To write A Clash of Kings, Martin continues to use the third-person limited omniscient technique from the first novel. Fair enough, but now let's break down what this means.
Those in the literature biz call the technique third-person because the narrator telling us the story isn't a part of the story. Rather, he's got a bird's-eye view of the action and looks over everybody's shoulder like a creeper in order to tell the reader what's going on. Consider this sample:
He had a moment to think how pretty it was before Ser Mandon blocked out the view. The knight was a white steel shadow, his eyes shining darkly behind his helm. Tyrion had no more strength than a rag doll. Ser Mandon put the point of his sword to the hollow of his throat and curled both hands around the hilt. (62.Tyrion.31)
Every image and detail is from Tyrion's perspective, but Tyrion is not the one relaying the information. If he was, then the above passage would read something like, "I had no more strength than a rag doll" (we would call this first-person). Instead, some other narrator is looking in on Tyrion's story, his perspective, and his thoughts and then telling us the story through him.
But Doesn't Limited Suggest a Limit?
We know; it's kind of weird to suggest that anything in a thousand-page book is limited, but it's true. The narrative technique is limited omniscient but not because it is restricted to a single character. Martin employs ten—count'em, ten—different point-of-view narrators in A Clash of Kings, but we call it limited omniscient because each chapter focuses on a single narrative perspective.
In an Arya chapter, the narrator views the story from Arya's point of view only—we never jump into Gendry or Hot Pie's perspectives, for example. This said, it's still an omniscient narrator because we are given Arya's thoughts and feelings in addition to her actions.
The advantage to this narrative perspective is that it provides the story with both a worldly and personal scope all at the same.
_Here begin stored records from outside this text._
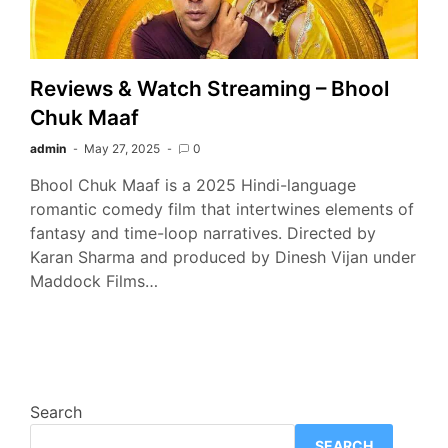
Reviews & Watch Streaming – Bhool
Chuk Maaf
admin
May 27, 2025
0
Bhool Chuk Maaf is a 2025 Hindi-language
romantic comedy film that intertwines elements of
fantasy and time-loop narratives. Directed by
Karan Sharma and produced by Dinesh Vijan under
Maddock Films…
Search
SEARCH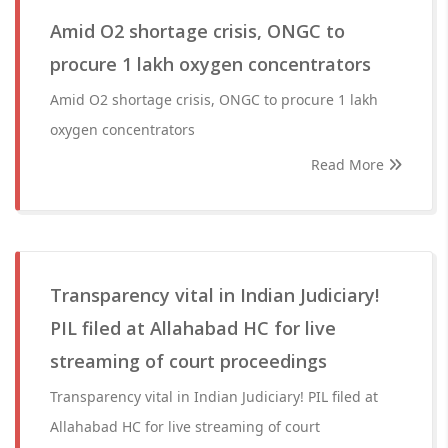
Amid O2 shortage crisis, ONGC to
procure 1 lakh oxygen concentrators
Amid O2 shortage crisis, ONGC to procure 1 lakh
oxygen concentrators
Read More
Transparency vital in Indian Judiciary!
PIL filed at Allahabad HC for live
streaming of court proceedings
Transparency vital in Indian Judiciary! PIL filed at
Allahabad HC for live streaming of court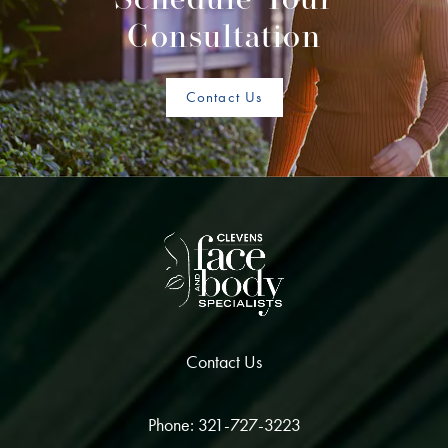
Schedule Your
Consultation
Contact Us
Contact Us
Phone: 321-727-3223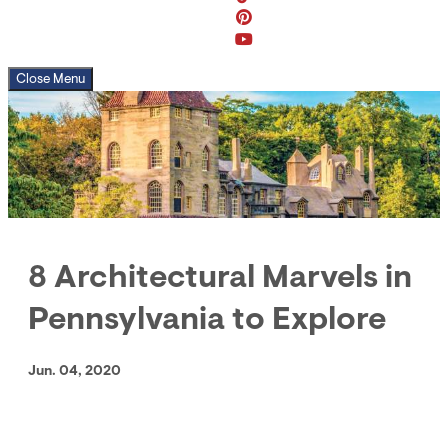
Close Menu
8 Architectural Marvels in
Pennsylvania to Explore
Jun. 04, 2020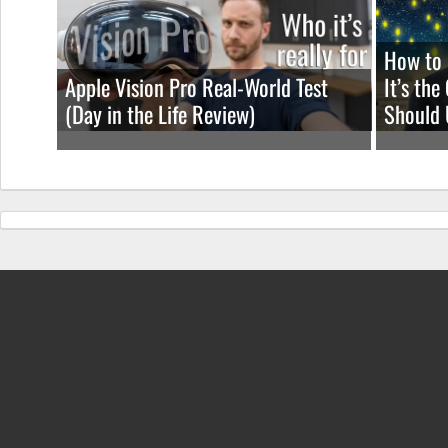
How to 
Apple Vision Pro Real-World Test
It’s th
(Day in the Life Review)
Should 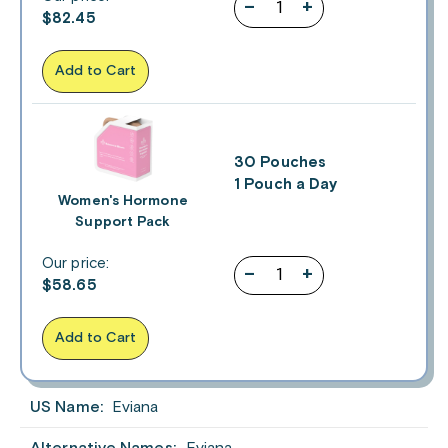
–
+
$
82.45
Add to Cart
30 Pouches
1 Pouch a Day
Women's Hormone
Support Pack
Our price:
–
+
$
58.65
Add to Cart
US Name:
Eviana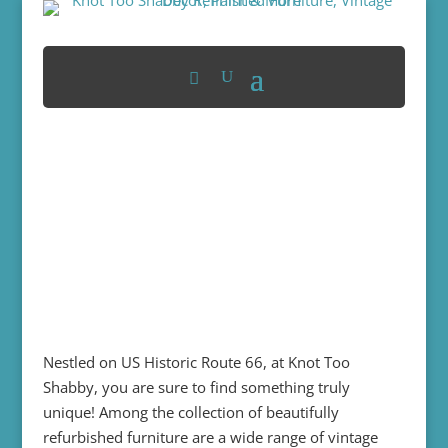
Nestled on US Historic Route 66, at Knot Too
Shabby, you are sure to find something truly
unique! Among the collection of beautifully
refurbished furniture are a wide range of vintage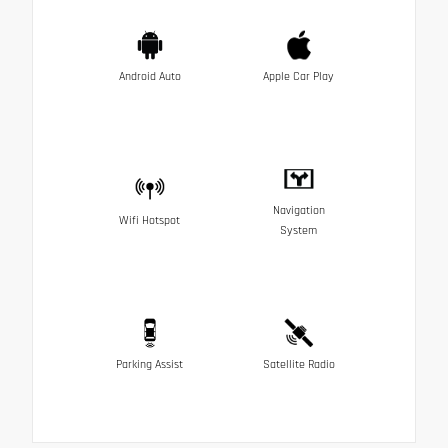
Android Auto
Apple Car Play
Navigation
Wifi Hotspot
System
Parking Assist
Satellite Radio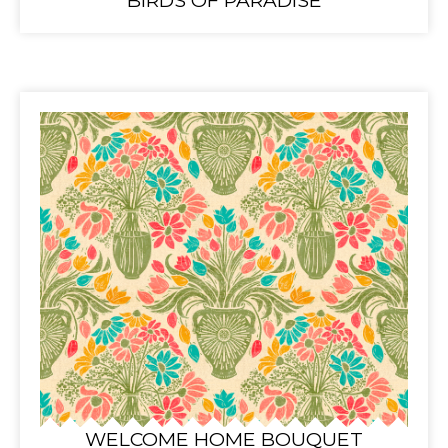
BIRDS OF PARADISE
WELCOME HOME BOUQUET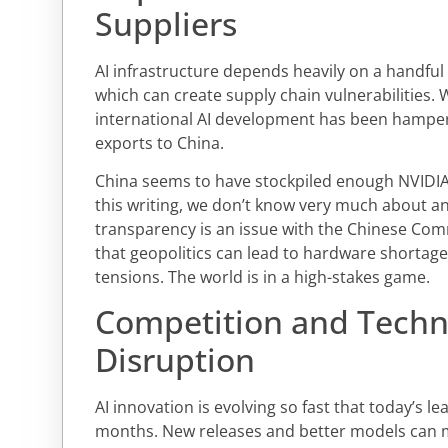
Suppliers
AI infrastructure depends heavily on a handful
which can create supply chain vulnerabilities. 
international AI development has been hampere
exports to China.
China seems to have stockpiled enough NVIDIA 
this writing, we don’t know very much about any
transparency is an issue with the Chinese Com
that geopolitics can lead to hardware shortages
tensions. The world is in a high-stakes game.
Competition and Techn
Disruption
AI innovation is evolving so fast that today’s
months. New releases and better models can 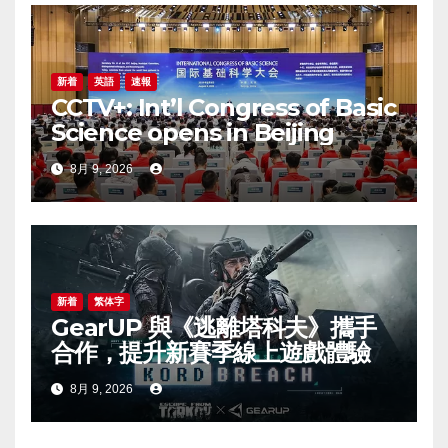
新着
英語
速報
CCTV+: Int’l Congress of Basic
Science opens in Beijing
8月 9, 2026
新着
繁体字
GearUP 與《逃離塔科夫》攜手
合作，提升新賽季線上遊戲體驗
8月 9, 2026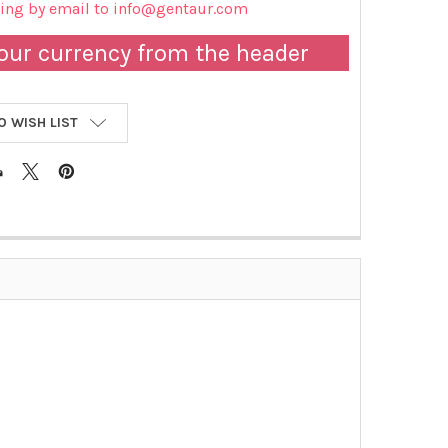
cing by email to info@gentaur.com
our currency from the header
O WISH LIST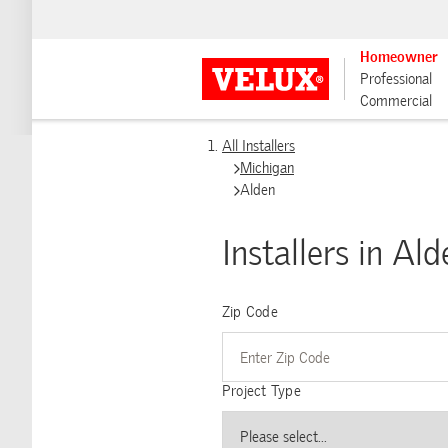
Homeowner
Professional
Commercial
All Installers
Michigan
Alden
Installers in Ald
Zip Code
Project Type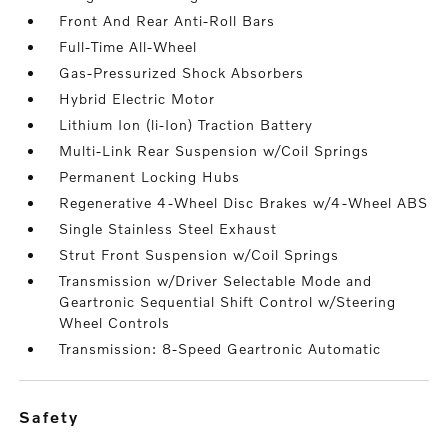
Front And Rear Anti-Roll Bars
Full-Time All-Wheel
Gas-Pressurized Shock Absorbers
Hybrid Electric Motor
Lithium Ion (li-Ion) Traction Battery
Multi-Link Rear Suspension w/Coil Springs
Permanent Locking Hubs
Regenerative 4-Wheel Disc Brakes w/4-Wheel ABS
Single Stainless Steel Exhaust
Strut Front Suspension w/Coil Springs
Transmission w/Driver Selectable Mode and
Geartronic Sequential Shift Control w/Steering
Wheel Controls
Transmission: 8-Speed Geartronic Automatic
safety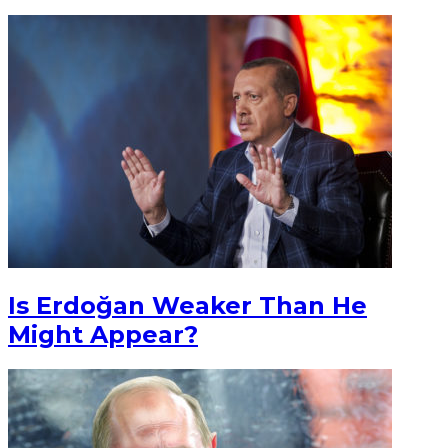
Is Erdoğan Weaker Than He
Might Appear?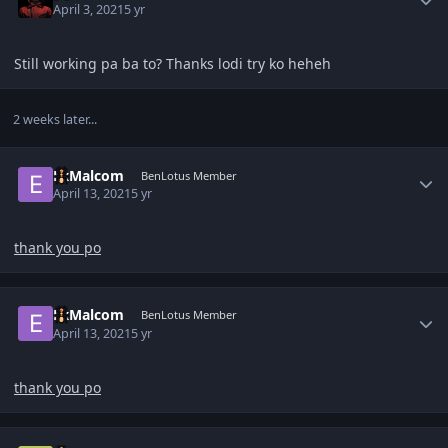
April 3, 2021
5 yr
Still working pa ba to? Thanks lodi try ko heheh
2 weeks later...
Author stats
ExMalcom
BenLotus Member
April 13, 2021
5 yr
thank you po
Author stats
ExMalcom
BenLotus Member
April 13, 2021
5 yr
thank you po
Author stats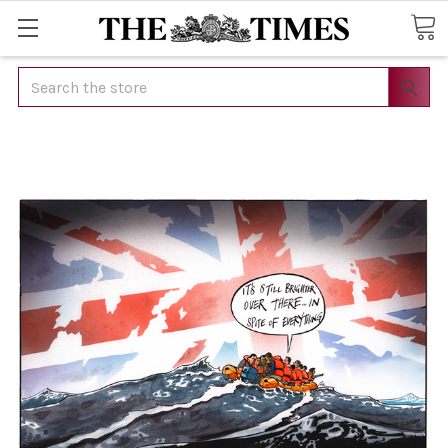
Search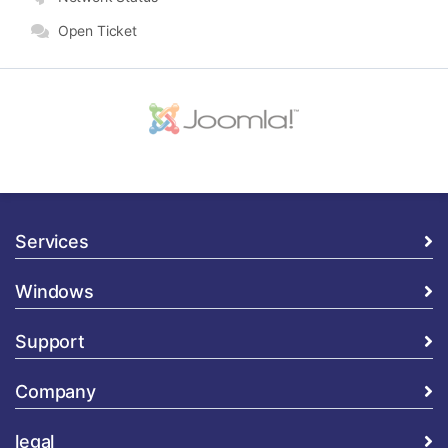
Open Ticket
Services
Windows
Support
Company
legal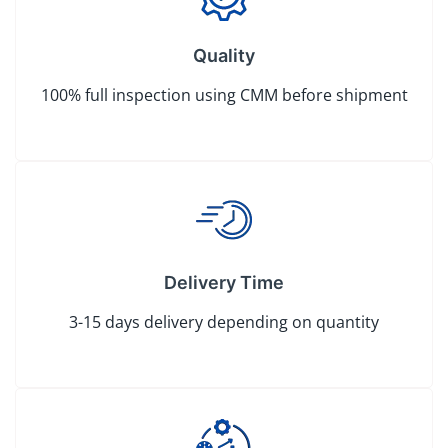
Quality
100% full inspection using CMM before shipment
Delivery Time
3-15 days delivery depending on quantity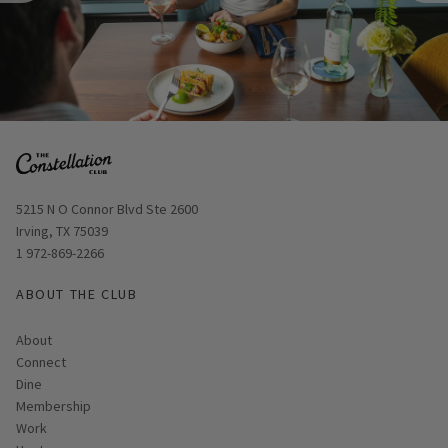
Opens in new window
5215 N O Connor Blvd Ste 2600
Irving, TX 75039
Skip Image Carousel
1 972-869-2266
ABOUT THE CLUB
About
Connect
Dine
Membership
Work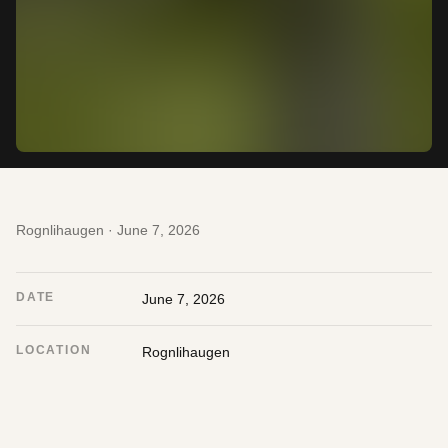
Rognlihaugen · June 7, 2026
DATE
June 7, 2026
LOCATION
Rognlihaugen
CAMERA
Nikon Z6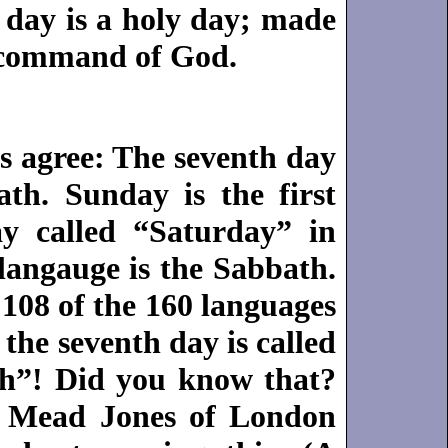
 day is a holy day; made
 command of God.
s agree: The seventh day
ath. Sunday is the first
y called “Saturday” in
langauge is the Sabbath.
108 of the 160 languages
the seventh day is called
h”! Did you know that?
m Mead Jones of London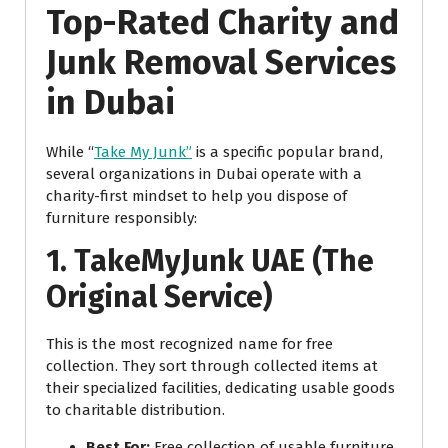
Top-Rated Charity and
Junk Removal Services
in Dubai
While “
Take My Junk”
is a specific popular brand,
several organizations in Dubai operate with a
charity-first mindset to help you dispose of
furniture responsibly:
1. TakeMyJunk UAE (The
Original Service)
This is the most recognized name for free
collection. They sort through collected items at
their specialized facilities, dedicating usable goods
to charitable distribution.
Best For:
Free collection of usable furniture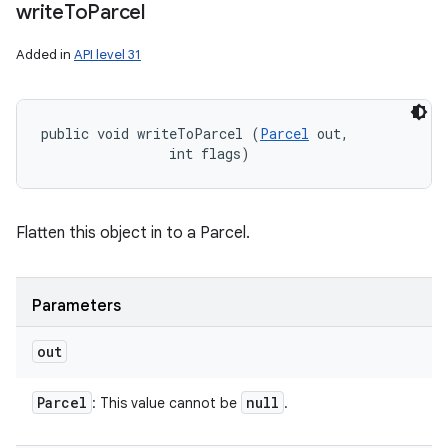
write
To
Parcel
Added in
API level 31
public void writeToParcel (
Parcel
 out, 

                int flags)
Flatten this object in to a Parcel.
Parameters
out
Parcel
null
: This value cannot be
.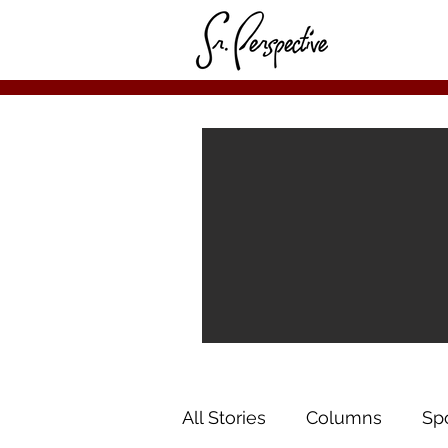
All Stories
Columns
Sp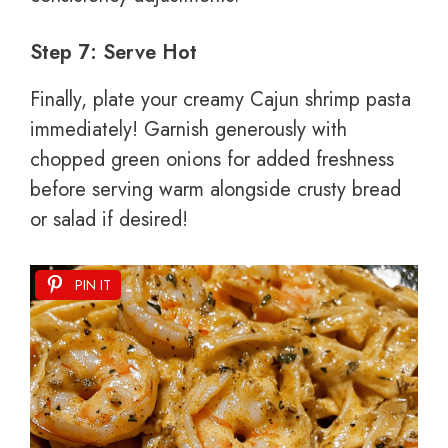
Step 7: Serve Hot
Finally, plate your creamy Cajun shrimp pasta
immediately! Garnish generously with
chopped green onions for added freshness
before serving warm alongside crusty bread
or salad if desired!
PIN IT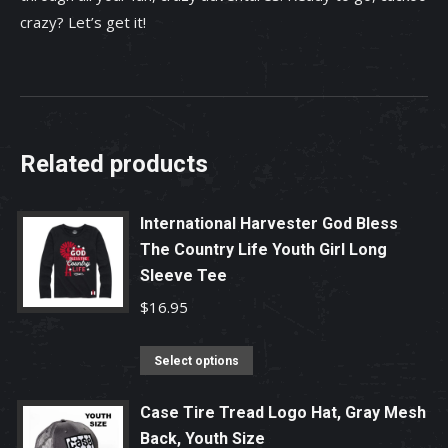
crazy? Let’s get it!
Related products
International Harvester God Bless
The Country Life Youth Girl Long
Sleeve Tee
$
16.95
This
Select options
product
has
Case Tire Tread Logo Hat, Gray Mesh
Back, Youth Size
multiple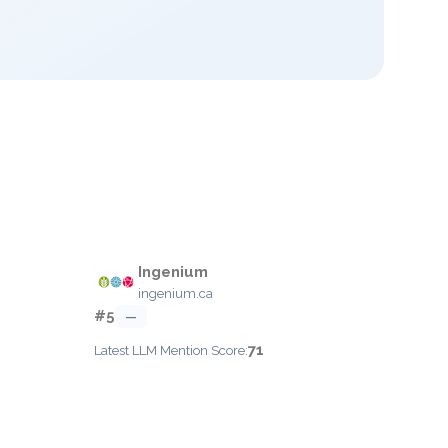
Ingenium
ingenium.ca
#5
—
71
Latest LLM Mention Score: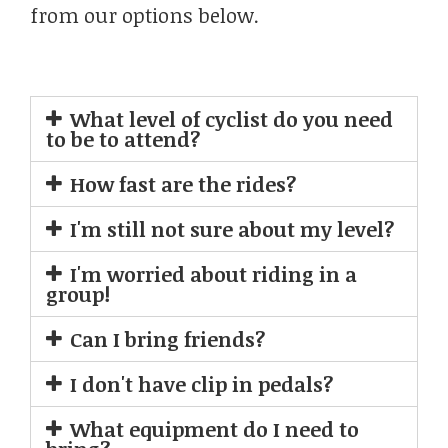
from our options below.
What level of cyclist do you need
to be to attend?
How fast are the rides?
I'm still not sure about my level?
I'm worried about riding in a
group!
Can I bring friends?
I don't have clip in pedals?
What equipment do I need to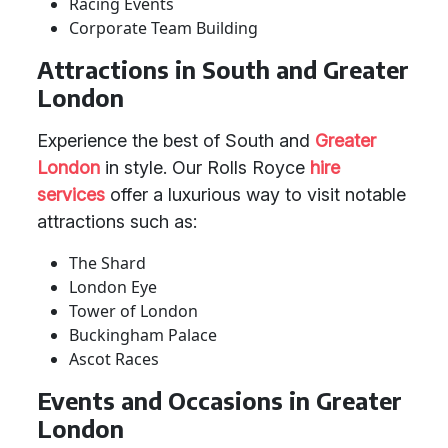
Racing Events
Corporate Team Building
Attractions in South and Greater
London
Experience the best of South and
Greater
London
in style. Our Rolls Royce
hire
services
offer a luxurious way to visit notable
attractions such as:
The Shard
London Eye
Tower of London
Buckingham Palace
Ascot Races
Events and Occasions in Greater
London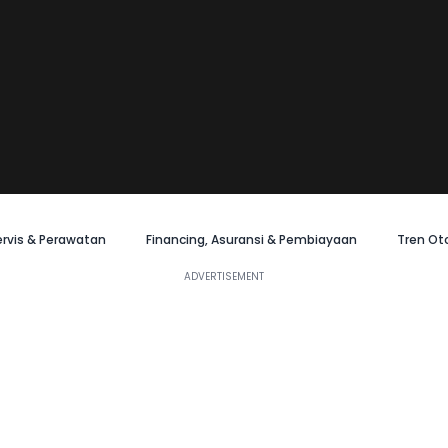
ervis & Perawatan
Financing, Asuransi & Pembiayaan
Tren Ot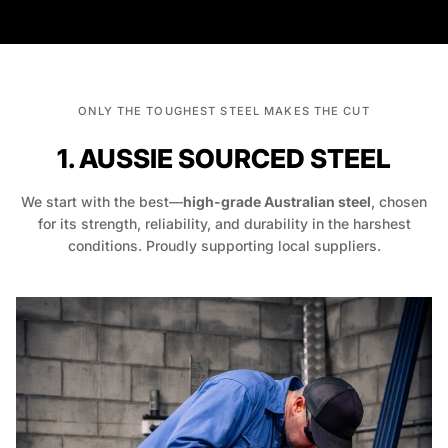
ONLY THE TOUGHEST STEEL MAKES THE CUT
1. AUSSIE SOURCED STEEL
We start with the best—
high-grade Australian steel
, chosen
for its strength, reliability, and durability in the harshest
conditions. Proudly supporting local suppliers.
By having characters spread across the world, Martin can tell his epic story from multiple locations and show how events in King's Landing affect the people in Winterfell, hundreds of miles away. Even in the age of planes, trains, and automobiles, a single person could never cover that much ground.
On the other hand, limiting each chapter to the thoughts, emotions, and actions of a specific character keeps the story grounded. Great scope can sometimes lead a story to sound like a series of details, disconnected from the human element. By focusing in on individual characters, we see the small consequences of the great battles and world-altering events. In other words, it helps us care.
Here's the breakdown of point-of-view characters and how many chapters they narrate:
- Tyrion Lannister 15
- Arya Stark 10
- Sansa Stark 8
- Jon Snow 8
- Catelyn Stark 7
- Bran Stark 7
- Theon Greyjoy 6
- Daenerys Targaryen 5
- Davos Seaworth 3
- Maester Cressen 1 (the Prologue)
As you can see, there are more non-Stark characters in the lineup than in A Game of Thrones, though the Winterfell warriors still dominate the proceedings with half of the spots. But Tyrion Lannister takes home the MVN (most valuable narrator) with a whopping fifteen chapters, while Cressen takes home the dubious Prologue Narrator recognition. Finally, note that none of the so-called kings appear in this lineup.
Here are a couple questions we've been pondering that we thought we'd pass on to you: Why do you think Martin continues to favor the Stark perspective? Why does Tyrion receive so many more chapters than any other character? Are there any characters you really wish would have gotten a point-of-view chapter? Finally, what's Martin's deal with killing off the prologue narrators? Seriously, did a prologue narrator steal his goldfish or something?